Der kongolesische Arzt Denis Mukwege wurde mit dem Friedensnobelpreis ausgezeichnet. Foto: media control GmbH

Eigentlich wurde der Alternative Nobelpreis ja ins Leben gerufen, weil nicht alle immer mit den Preisträgern einverstanden waren. Im Falle des jetzt preisgekrönten kongolesischen Arztes Denis Mukwege ist das anders.

Oslo - Die Stiftung des Alternativen Nobelpreises hat die Auszeichnung des kongolesischen Arztes Denis Mukwege mit dem Friedensnobelpreis begrüßt. Mukwege mit dem renommierten Preis zu würdigen, sei „eine fantastische Wahl“, teilte Stiftungsleiter Ole von Uexküll am Freitag mit. Der Mann habe Frauen nicht nur geholfen, körperlich zu genesen, sondern auch bei der Wiederherstellung ihrer menschlichen Würde. Zuvor war Mukwege am Freitag gemeinsam mit der Menschenrechtsaktivistin Nadia Murad der diesjährige Friedensnobelpreis zugesprochen worden.
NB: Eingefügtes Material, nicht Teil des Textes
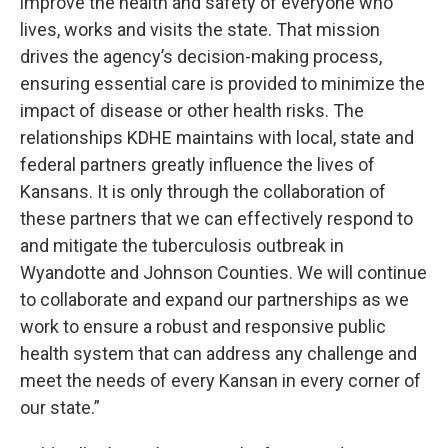
improve the health and safety of everyone who
lives, works and visits the state. That mission
drives the agency’s decision-making process,
ensuring essential care is provided to minimize the
impact of disease or other health risks. The
relationships KDHE maintains with local, state and
federal partners greatly influence the lives of
Kansans. It is only through the collaboration of
these partners that we can effectively respond to
and mitigate the tuberculosis outbreak in
Wyandotte and Johnson Counties. We will continue
to collaborate and expand our partnerships as we
work to ensure a robust and responsive public
health system that can address any challenge and
meet the needs of every Kansan in every corner of
our state.”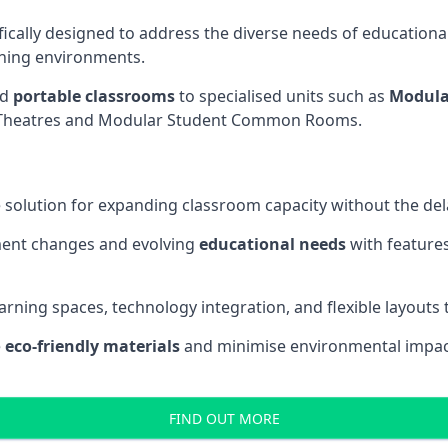
fically designed to address the diverse needs of educational
rning environments.
nd
portable classrooms
to specialised units such as
Modula
re Theatres and Modular Student Common Rooms.
 solution for expanding classroom capacity without the dela
ment changes and evolving
educational needs
with features
earning spaces, technology integration, and flexible layouts
e
eco-friendly materials
and minimise environmental impact
FIND OUT MORE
Mukwege erhielt bereits Alternativen Nobelpreis

„Diese internationale Anerkennung muss ein Weckruf sein, der Gewalt gegen Frauen überall auf der Welt ein Ende zu setzen“, erklärte von Uexküll. Seine Stiftung vergibt jedes Jahr den Right Livelihood Award, der auch als Alternativer Nobelpreis bekannt ist. 2013 erhielt auch Mukwege diese Auszeichnung.